A further complication in administrating the frontiers was in the very nature of the imperial system of government, which was only as efficient as it needed to be. As long as the key luxury goods and commodities could move along the trade routes then the details of local politics mattered little to the Egyptian royal court. In the Egyptian mindset all the world was subject to the Pharaoh’s whim however the image of a universal empire could only be maintained by allowing for a certain amount of chaos at the periphery.

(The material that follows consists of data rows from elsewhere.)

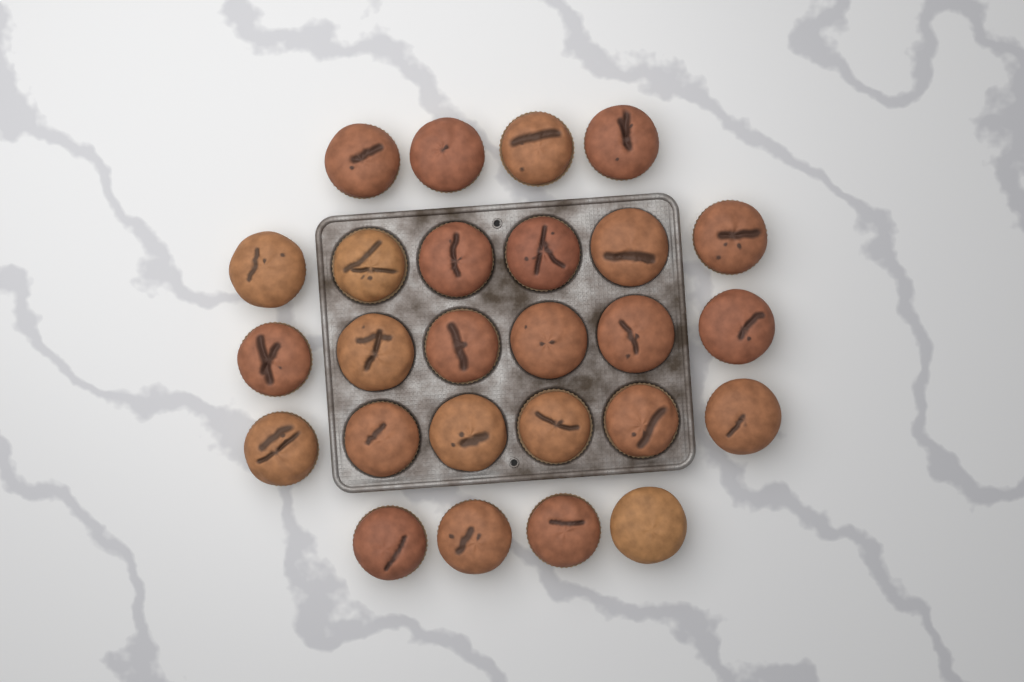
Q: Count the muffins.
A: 26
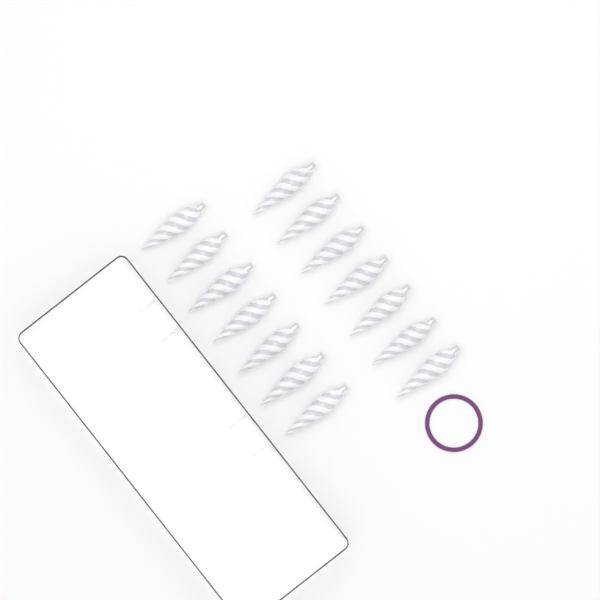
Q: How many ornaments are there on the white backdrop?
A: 14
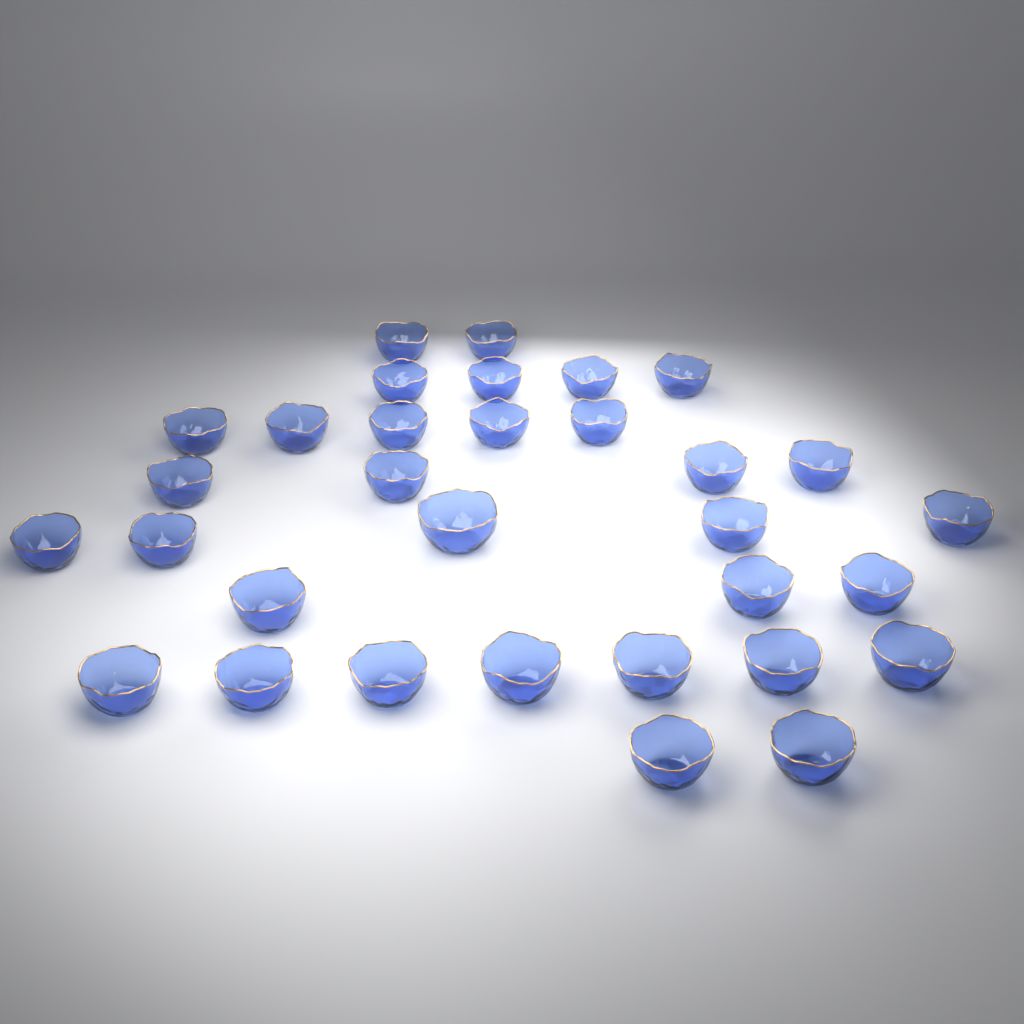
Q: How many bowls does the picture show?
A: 32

Abdi-Ashirta always maintained the formality of absolute allegiance to the Pharaoh, and that this made all the difference. Given the already stated notions of universal empire, a roguish vassal such as Abdi-Ashirta could be not only acceptable, but possibly desirable, considering the alternatives. The Egyptian court may well have seen Abdi-Ashirta’s ability to gain the loyalty of the normally independent bands of brigands and wanderers known as the habiru as a talent worth harnessing. There were threats that a strong Amurru could counter-balance, such as that of an increased Hittite reach into the resource rich Lebanon Mountains, a vital source of timber for Egypt. As the Hittite King Suppililiuma had already been making overtures, if not yet actual alliances, with the neighboring King of Ugarit, the Hittite threat was certainly very real.

Rib-Hadda Under Attack

Finally there comes a desperate plea from Rib-Hadda for the Pharaoh’s support against Abdi-Ashirta, who had him nearly under siege. The Amorite chieftain, having consolidated his homeland had now spread his influence down the coast to the ancient port of Gubla where habiru bands occupied the outlying towns. The loyal king of Gubla even contemplated making an alliance with Abdi-Ashirta in an effort to save his own neck. By this time, only the city of Gubla remained in the hands of its king, who had seen family members killed and had himself nearly been killed by an assassin. Now, as he was preparing to give in to the wishes of his last few supporters and make peace by submitting to Abdi-Ashirta, the Pharaoh’s troops arrived to deal with the renegade Amorite.